▸ **WHAT IS EXPECTED**:
Pictures do not belong in the copy; quote every entry below exactly.

▸ **INFORMATION GIVEN**:
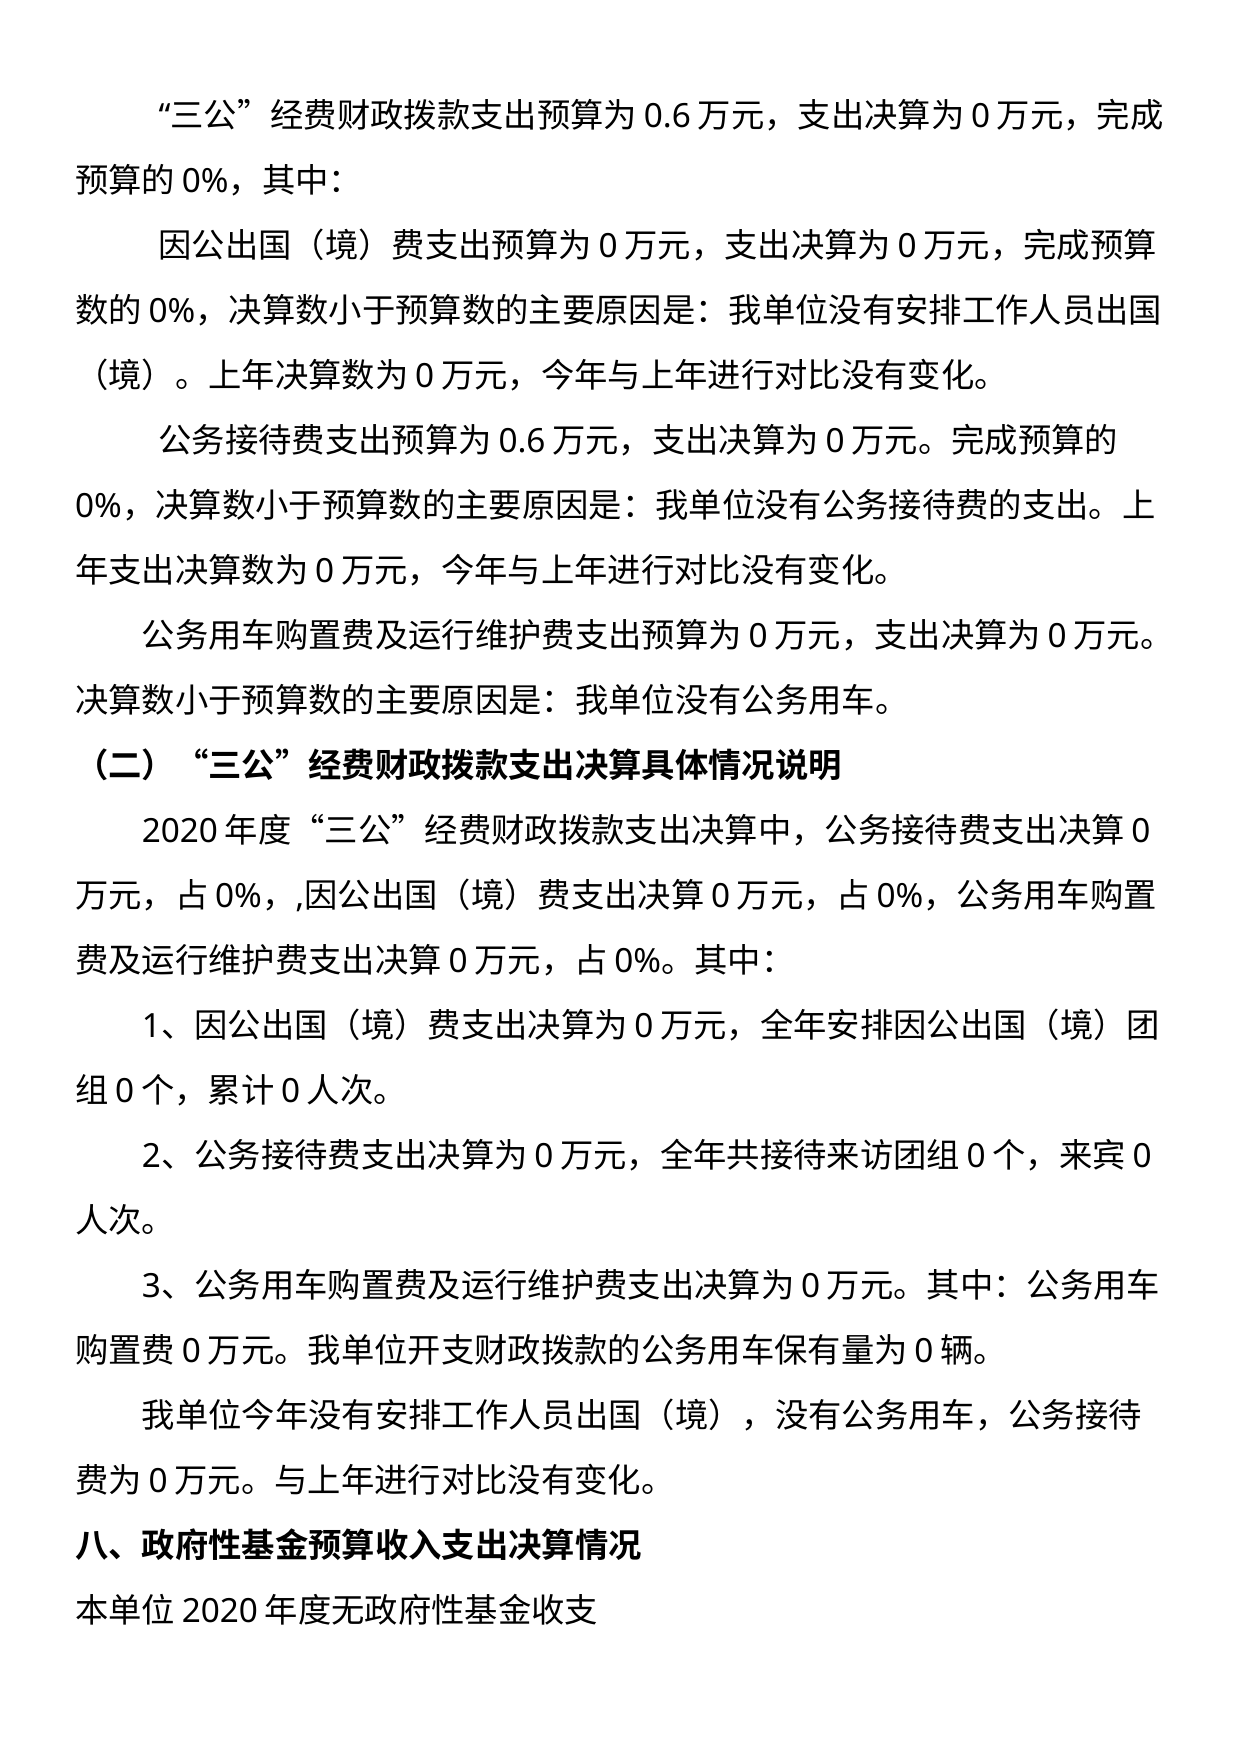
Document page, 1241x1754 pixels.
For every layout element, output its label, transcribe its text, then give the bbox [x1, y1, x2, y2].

text 八、政府性基金预算收入支出决算情况 [75, 1511, 1165, 1576]
text 公务接待费支出预算为0.6万元，支出决算为0万元。完成预算的0%，决算数小于预算数的主要原因是：我单位没有公务接待费的支出。上年支出决算数为0万元，今年与上年进行对比没有变化。 [75, 406, 1165, 601]
text （二）“三公”经费财政拨款支出决算具体情况说明 [75, 731, 1165, 796]
text 2020年度“三公”经费财政拨款支出决算中，公务接待费支出决算0万元，占0%，,因公出国（境）费支出决算0万元，占0%，公务用车购置费及运行维护费支出决算0万元，占0%。其中： [75, 796, 1165, 991]
list 因公出国（境）费支出决算为0万元，全年安排因公出国（境）团组0个，累计0人次。 [75, 991, 1165, 1121]
text 本单位2020年度无政府性基金收支 [75, 1576, 1165, 1641]
text 公务用车购置费及运行维护费支出预算为0万元，支出决算为0万元。决算数小于预算数的主要原因是：我单位没有公务用车。 [75, 601, 1165, 731]
list 公务接待费支出决算为0万元，全年共接待来访团组0个，来宾0人次。 [75, 1121, 1165, 1251]
text 因公出国（境）费支出预算为0万元，支出决算为0万元，完成预算数的0%，决算数小于预算数的主要原因是：我单位没有安排工作人员出国（境）。上年决算数为0万元，今年与上年进行对比没有变化。 [75, 211, 1165, 406]
list 公务用车购置费及运行维护费支出决算为0万元。其中：公务用车购置费0万元。我单位开支财政拨款的公务用车保有量为0辆。 [75, 1251, 1165, 1381]
text 我单位今年没有安排工作人员出国（境），没有公务用车，公务接待费为0万元。与上年进行对比没有变化。 [75, 1381, 1165, 1511]
text “三公”经费财政拨款支出预算为0.6万元，支出决算为0万元，完成预算的0%，其中： [75, 81, 1165, 211]
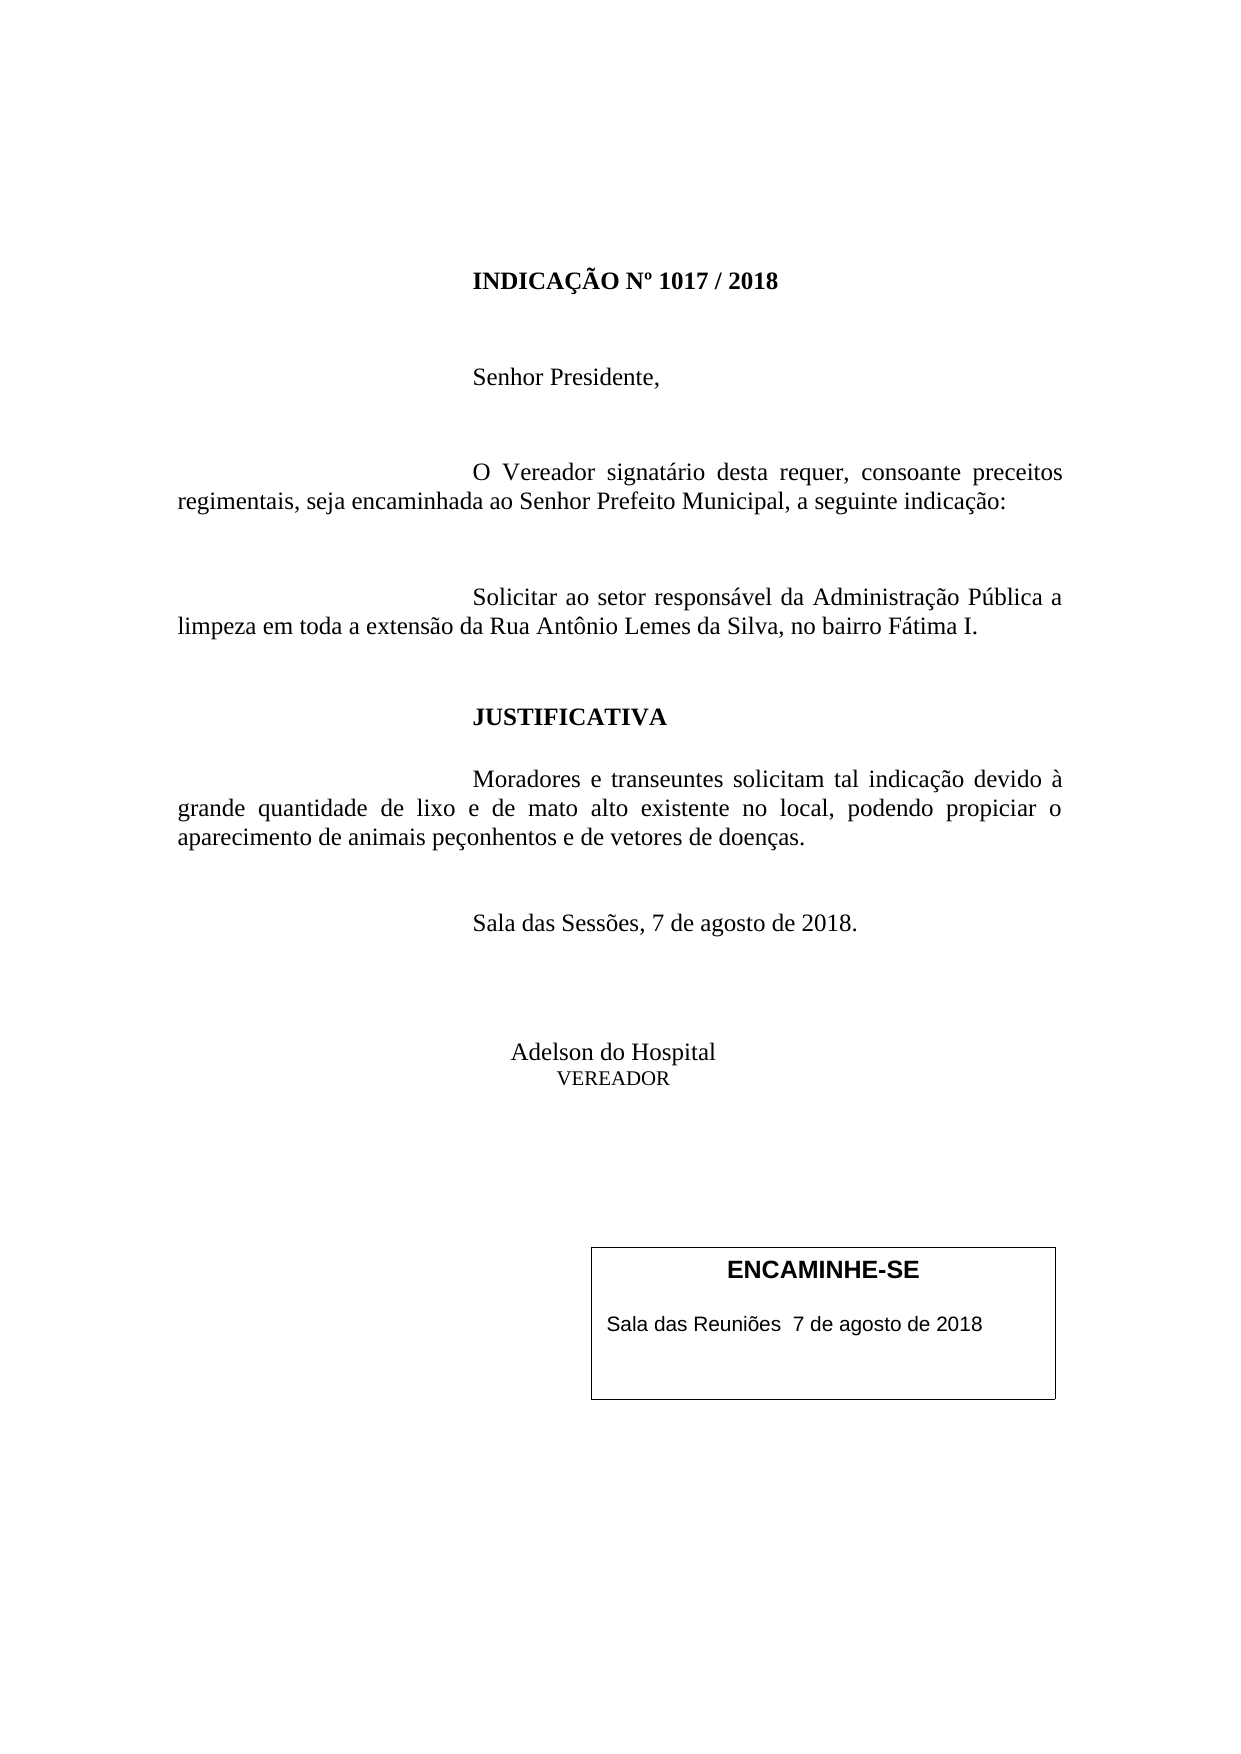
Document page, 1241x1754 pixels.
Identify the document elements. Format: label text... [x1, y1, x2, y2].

text Sala das Sessões, 7 de agosto de 2018. [472, 908, 1063, 937]
text Moradores e transeuntes solicitam tal indicação devido à grande quantidade de lixo e de mato alto existente no local, podendo propiciar o aparecimento de animais peçonhentos e de vetores de doenças. [177, 764, 1063, 850]
table_header Adelson do Hospital [170, 1037, 1056, 1066]
text INDICAÇÃO Nº 1017 / 2018 [472, 266, 1063, 294]
table_cell VEREADOR [170, 1066, 1056, 1095]
text Solicitar ao setor responsável da Administração Pública a limpeza em toda a extensão da Rua Antônio Lemes da Silva, no bairro Fátima I. [177, 582, 1063, 639]
text Senhor Presidente, [472, 362, 1063, 390]
text JUSTIFICATIVA [177, 702, 1004, 731]
text O Vereador signatário desta requer, consoante preceitos regimentais, seja encaminhada ao Senhor Prefeito Municipal, a seguinte indicação: [177, 457, 1063, 515]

▸ **EXERCISE OUTPUT**:
Document page, 1241x1754 pixels.
For every layout element, output its label, transcribe its text, then give the bbox [x1, y1, x2, y2].

text 八、政府性基金预算收入支出决算情况 [75, 1511, 1165, 1576]
text 公务接待费支出预算为0.6万元，支出决算为0万元。完成预算的0%，决算数小于预算数的主要原因是：我单位没有公务接待费的支出。上年支出决算数为0万元，今年与上年进行对比没有变化。 [75, 406, 1165, 601]
text （二）“三公”经费财政拨款支出决算具体情况说明 [75, 731, 1165, 796]
text 2020年度“三公”经费财政拨款支出决算中，公务接待费支出决算0万元，占0%，,因公出国（境）费支出决算0万元，占0%，公务用车购置费及运行维护费支出决算0万元，占0%。其中： [75, 796, 1165, 991]
list 因公出国（境）费支出决算为0万元，全年安排因公出国（境）团组0个，累计0人次。 [75, 991, 1165, 1121]
text 本单位2020年度无政府性基金收支 [75, 1576, 1165, 1641]
text 公务用车购置费及运行维护费支出预算为0万元，支出决算为0万元。决算数小于预算数的主要原因是：我单位没有公务用车。 [75, 601, 1165, 731]
list 公务接待费支出决算为0万元，全年共接待来访团组0个，来宾0人次。 [75, 1121, 1165, 1251]
text 因公出国（境）费支出预算为0万元，支出决算为0万元，完成预算数的0%，决算数小于预算数的主要原因是：我单位没有安排工作人员出国（境）。上年决算数为0万元，今年与上年进行对比没有变化。 [75, 211, 1165, 406]
list 公务用车购置费及运行维护费支出决算为0万元。其中：公务用车购置费0万元。我单位开支财政拨款的公务用车保有量为0辆。 [75, 1251, 1165, 1381]
text 我单位今年没有安排工作人员出国（境），没有公务用车，公务接待费为0万元。与上年进行对比没有变化。 [75, 1381, 1165, 1511]
text “三公”经费财政拨款支出预算为0.6万元，支出决算为0万元，完成预算的0%，其中： [75, 81, 1165, 211]
Document page, 1241x1754 pixels.
Identify the document elements. Format: label text... [x1, y1, x2, y2].

text Sala das Sessões, 7 de agosto de 2018. [472, 908, 1063, 937]
text Moradores e transeuntes solicitam tal indicação devido à grande quantidade de lixo e de mato alto existente no local, podendo propiciar o aparecimento de animais peçonhentos e de vetores de doenças. [177, 764, 1063, 850]
table_header Adelson do Hospital [170, 1037, 1056, 1066]
text INDICAÇÃO Nº 1017 / 2018 [472, 266, 1063, 294]
table_cell VEREADOR [170, 1066, 1056, 1095]
text Solicitar ao setor responsável da Administração Pública a limpeza em toda a extensão da Rua Antônio Lemes da Silva, no bairro Fátima I. [177, 582, 1063, 639]
text Senhor Presidente, [472, 362, 1063, 390]
text JUSTIFICATIVA [177, 702, 1004, 731]
text O Vereador signatário desta requer, consoante preceitos regimentais, seja encaminhada ao Senhor Prefeito Municipal, a seguinte indicação: [177, 457, 1063, 515]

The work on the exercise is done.